The narrative component of a person, the consistency preserved over time with only slow change, is also vital in rehabilitation. People change considerably over 50 years, but an illness sometimes imposes substantial change over a short time. The challenge facing the person and their rehabilitation team is how much of the past one should strive to retain.

In the case given at the beginning, should we keep his study as a reminder of a past role and activity to provide continuity? Would that cause frustration and sadness or security and satisfaction? There is no answer, but currently, rehabilitation services may not consider helping guide role change required after an acute loss – or even in people with progressive disorders.
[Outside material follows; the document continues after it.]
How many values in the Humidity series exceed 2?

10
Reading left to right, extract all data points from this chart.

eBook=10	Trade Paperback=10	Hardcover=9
The questions one might ask to stimulate planning are:

  • Can an alternative role be developed within an existing group?
    • Repeated for any group that the person values
  • Can a current role be transferred to another existing group?
    • Or to a new group that the person values
  • What areas of interest does the person have where a group may be found where they could take on a role?
    • Or could they set up a group? (e.g. a support group for other people with their condition.)
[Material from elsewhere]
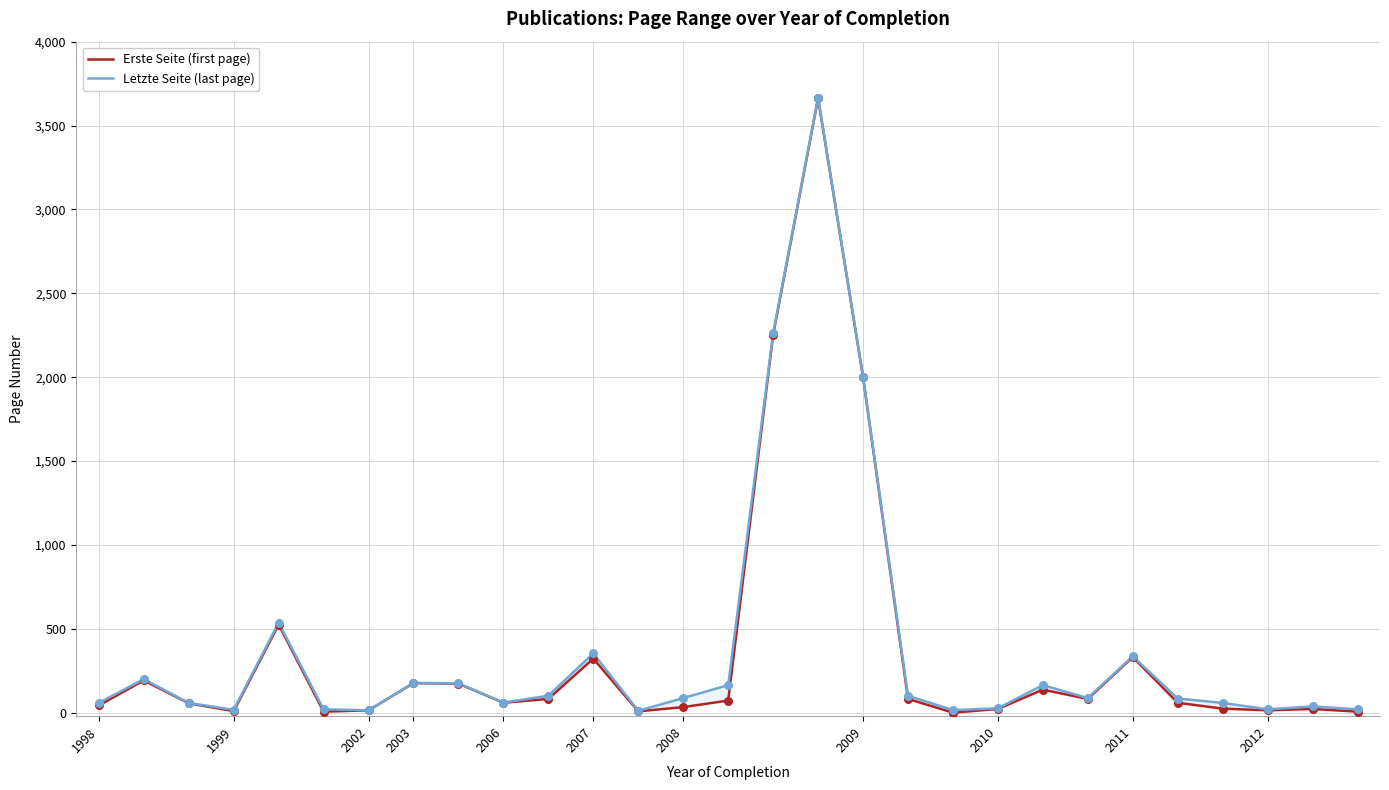

Which series has the largest total across all categories?

Letzte Seite (last page)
When considering roles, remember that many do not require extensive or demanding activities, provided that the person and the group feel that being in the group is worthwhile. Imagine yourself in a strange town where you know no one. You might go to a cinema alone, not because you wish to see the film but because you are part of an audience. Or you might go shopping, not to buy anything but to be part of the many people shopping.

Conclusion

Most patients seen in a rehabilitation service will live for many years, and rehabilitation is only a short phase in their lives. Additionally, the person will arrive with many years of life behind them and thus have expectations and hopes for their future. Catalysing their inevitable adaptations to changed circumstances is crucial to have a significant effect over the years. The team must ensure appropriate resource allocation to adapt roles and personal identity rather than focusing entirely on the immediate and more resolvable issues. The SMART goal may be to improve mobility, but the smart goal is to enable role development within existing social networks to provide a better long-term quality of life.